Parasitology has just released a Special Issue from the 6^th International Workshop on Angiostrongylus and Angiostrongyliasis, Hilo, Hawai’i , USA, January, 2020

When a parasite is given the common name “rat lungworm” you know it is going to be a particularly unpleasant one. Indeed, these parasitic nematodes (Angiostrongylus cantonensis) are the causative agent of neuroangiostrongyliasis in humans, a disease characterised by eosinophilic meningitis.  However humans are accidental (or dead-end) hosts, meaning that we can get infected by the parasite but we cannot pass it on to another host, as (of now) the parasite hasn’t reproduced inside us, and so we essentially stop the life cycle.

Once you understand the natural life cycle of A. cantonensis the name “rat lungworm” makes a lot of sense, and you might realise that the parasite is perhaps even more nasty than you first imagined! Let’s start with the eggs, which hatch in the lung tissue of rats (now you know the reasoning behind the common name!) into L1 larvae (the first larval stage of five). L1 larvae move up the airways to the throat where they are swallowed by the rat, and make their way to the other end of the digestive tract within faeces. It seems that slugs and snails (intermediate hosts) can’t resist these bite-sized morsels, and will eat the rat faeces along with the A. cantonensis L1 larvae. Once within this slimy intermediate host, the larvae will develop from L1 to the infective L3 stage, where they wait for the slug or snail to be eaten by… a rat! Once the L3 larvae find themselves back in the definitive rat host they continue to mature and travel from the gut, to the bloodstream, the central nervous system and brain where they develop to the L5 stage, and from there travel to the heart and pulmonary arteries, where, as adults, the nematodes mate and lay eggs. Eggs then travel back to the lungs and develop to L1’s, and then are swallowed so the cycle can start over. Quite the journey for a worm that rarely grows to be bigger than a few centimetres in length!

Understanding the life cycle also helps us to understand how humans get infected and why we get sick. Often, human infection results from eating raw or undercooked slugs and snails, sometimes intentionally or by accidentally eating infected slugs hiding in uncooked produce, or from water in which slugs have drown and released infective L3’s! Luckily, there is some amazing research being done on A. cantonensis and the devastating diseases it can cause, and Parasitology has just released a Special Issue from the 6^th International Workshop on Angiostrongylus and Angiostrongyliasis, Hilo, Hawai`i , USA, January, 2020. We are so grateful to all of the authors that have contributed many different facets of research such as: how to  diagnosis and treat A. cantonensis infection, for example by detection of A. cantonensis antigens in cerebrospinal fluid or blood, DNA in slugs, evaluate clinical signs using MRI (magnetic resonance imaging) and the efficacy of different treatments including various anthelmintics, and finally this issue provides updated guidelines for the diagnosis and treatment of neuroangiostrongyliasis.
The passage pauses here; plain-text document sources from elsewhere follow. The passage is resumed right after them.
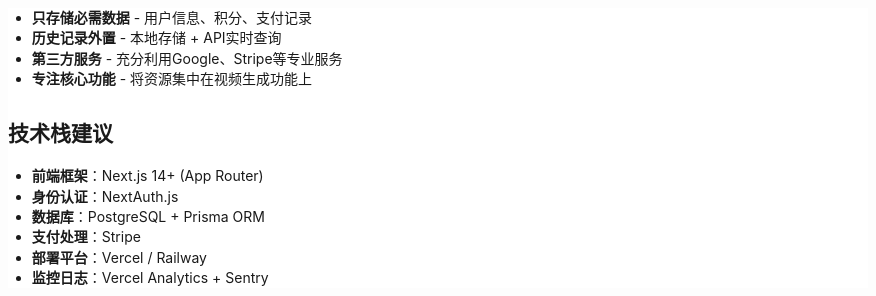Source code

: - **只存储必需数据** - 用户信息、积分、支付记录
- **历史记录外置** - 本地存储 + API实时查询  
- **第三方服务** - 充分利用Google、Stripe等专业服务
- **专注核心功能** - 将资源集中在视频生成功能上

## 技术栈建议

- **前端框架**：Next.js 14+ (App Router)
- **身份认证**：NextAuth.js
- **数据库**：PostgreSQL + Prisma ORM
- **支付处理**：Stripe
- **部署平台**：Vercel / Railway
- **监控日志**：Vercel Analytics + Sentry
Because the nematode relies on multiple host species to complete its life cycle, research on rats, slugs and other animals is also vital. Manuscripts within the Special Issue give us greater insight into how A. cantonensis survive, reproduce, are transmitted, and infection of new hosts, for example dogs and Galliformes birds (chicken and Japanese quail). A. cantonensis larvae can escape from dead snails and slugs and go on to infect a new gastropod host, and in some places an astonishing 86% of Parmarion martensi (a species of semi-slug) can be infected! Up-to-date research on infection levels in the wild in both slugs/snails and rats are provided in such diverse geographic regions as the Phillipines, Hawai’i, and Florida. 

However, as two papers within the Special Issue highlight, we need to spread this knowledge so that people can understand how best to protect themselves from this parasite;  e.g. how we might be able to avoid infections in the first place by killing larvae that may be in our food, and an education program that is being employed on some of the Hawaiian Islands which has already gained positive feedback from participants. As a result of this program a sixth-grade class reported the arrival of P. martensi (that pesky semi-slug species that is a very competent host) in a new location, an important discovery that initiated community awareness and control efforts!

All 18 manuscript contributions to the special issue provided important and fascinating information on A. cantonensis and the infections they can cause. We are proud to showcase this valuable work on this parasite. Collectively, this body of literature makes huge strides in advancing our knowledge on this disease.